What needs to be done — Please repeat the lines below, exactly and only, from the one that holds "left shoulder: (358, 172)" through the one that holds "left hip: (374, 545)".

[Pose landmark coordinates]

◆ ◆ ◆ ◆ ◆ ◆ ◆

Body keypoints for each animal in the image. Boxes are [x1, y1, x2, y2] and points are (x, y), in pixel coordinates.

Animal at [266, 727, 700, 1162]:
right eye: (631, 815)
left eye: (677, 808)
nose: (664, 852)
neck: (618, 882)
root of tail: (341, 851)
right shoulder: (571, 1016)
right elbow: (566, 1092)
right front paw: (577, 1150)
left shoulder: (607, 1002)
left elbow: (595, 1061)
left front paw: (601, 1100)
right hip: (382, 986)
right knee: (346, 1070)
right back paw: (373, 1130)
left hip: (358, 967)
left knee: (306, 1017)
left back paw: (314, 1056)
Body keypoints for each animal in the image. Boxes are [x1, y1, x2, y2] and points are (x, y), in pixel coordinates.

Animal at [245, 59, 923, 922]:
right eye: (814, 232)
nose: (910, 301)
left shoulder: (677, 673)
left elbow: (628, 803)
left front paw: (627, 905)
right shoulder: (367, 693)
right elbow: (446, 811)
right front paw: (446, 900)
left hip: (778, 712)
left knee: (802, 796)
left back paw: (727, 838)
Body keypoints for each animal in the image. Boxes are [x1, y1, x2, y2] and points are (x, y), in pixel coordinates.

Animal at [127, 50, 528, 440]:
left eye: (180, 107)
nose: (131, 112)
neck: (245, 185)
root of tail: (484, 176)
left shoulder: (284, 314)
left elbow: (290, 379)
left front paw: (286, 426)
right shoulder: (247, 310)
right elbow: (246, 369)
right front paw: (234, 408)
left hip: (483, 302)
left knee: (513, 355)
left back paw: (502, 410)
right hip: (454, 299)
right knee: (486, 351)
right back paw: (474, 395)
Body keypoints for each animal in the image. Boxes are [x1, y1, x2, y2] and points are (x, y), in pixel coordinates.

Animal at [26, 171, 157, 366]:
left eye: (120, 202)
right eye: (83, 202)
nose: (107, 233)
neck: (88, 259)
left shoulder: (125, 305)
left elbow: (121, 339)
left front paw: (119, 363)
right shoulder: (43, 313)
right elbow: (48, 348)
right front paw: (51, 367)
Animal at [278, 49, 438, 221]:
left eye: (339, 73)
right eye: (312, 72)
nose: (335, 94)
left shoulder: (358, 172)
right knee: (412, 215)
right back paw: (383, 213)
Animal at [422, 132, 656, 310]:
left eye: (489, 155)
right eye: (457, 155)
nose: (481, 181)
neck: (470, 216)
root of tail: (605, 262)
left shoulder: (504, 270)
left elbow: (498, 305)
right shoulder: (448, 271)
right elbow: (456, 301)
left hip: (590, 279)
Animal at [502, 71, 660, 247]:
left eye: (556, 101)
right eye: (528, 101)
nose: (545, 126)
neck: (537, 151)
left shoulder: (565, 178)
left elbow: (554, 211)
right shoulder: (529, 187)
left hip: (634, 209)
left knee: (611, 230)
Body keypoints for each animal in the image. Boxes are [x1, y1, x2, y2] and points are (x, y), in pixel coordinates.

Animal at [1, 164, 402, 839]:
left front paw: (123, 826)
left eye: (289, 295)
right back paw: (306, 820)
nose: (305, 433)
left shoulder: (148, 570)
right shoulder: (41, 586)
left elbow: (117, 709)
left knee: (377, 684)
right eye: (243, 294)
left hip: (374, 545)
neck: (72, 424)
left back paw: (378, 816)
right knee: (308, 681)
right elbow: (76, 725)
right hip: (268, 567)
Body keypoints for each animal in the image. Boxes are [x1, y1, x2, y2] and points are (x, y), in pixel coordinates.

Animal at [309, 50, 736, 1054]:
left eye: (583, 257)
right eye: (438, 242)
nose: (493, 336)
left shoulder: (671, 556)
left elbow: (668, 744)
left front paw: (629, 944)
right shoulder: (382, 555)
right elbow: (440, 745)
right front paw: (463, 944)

◆ ◆ ◆ ◆ ◆ ◆ ◆

Output for this exercise —
left shoulder: (358, 172)
right knee: (412, 215)
right back paw: (383, 213)
Animal at [422, 132, 656, 310]:
left eye: (489, 155)
right eye: (457, 155)
nose: (481, 181)
neck: (470, 216)
root of tail: (605, 262)
left shoulder: (504, 270)
left elbow: (498, 305)
right shoulder: (448, 271)
right elbow: (456, 301)
left hip: (590, 279)
Animal at [502, 71, 660, 247]:
left eye: (556, 101)
right eye: (528, 101)
nose: (545, 126)
neck: (537, 151)
left shoulder: (565, 178)
left elbow: (554, 211)
right shoulder: (529, 187)
left hip: (634, 209)
left knee: (611, 230)
Body keypoints for each animal in the image. Boxes are [x1, y1, x2, y2] and points are (x, y), in pixel coordinates.

Animal at [1, 164, 402, 839]:
left front paw: (123, 826)
left eye: (289, 295)
right back paw: (306, 820)
nose: (305, 433)
left shoulder: (148, 570)
right shoulder: (41, 586)
left elbow: (117, 709)
left knee: (377, 684)
right eye: (243, 294)
left hip: (374, 545)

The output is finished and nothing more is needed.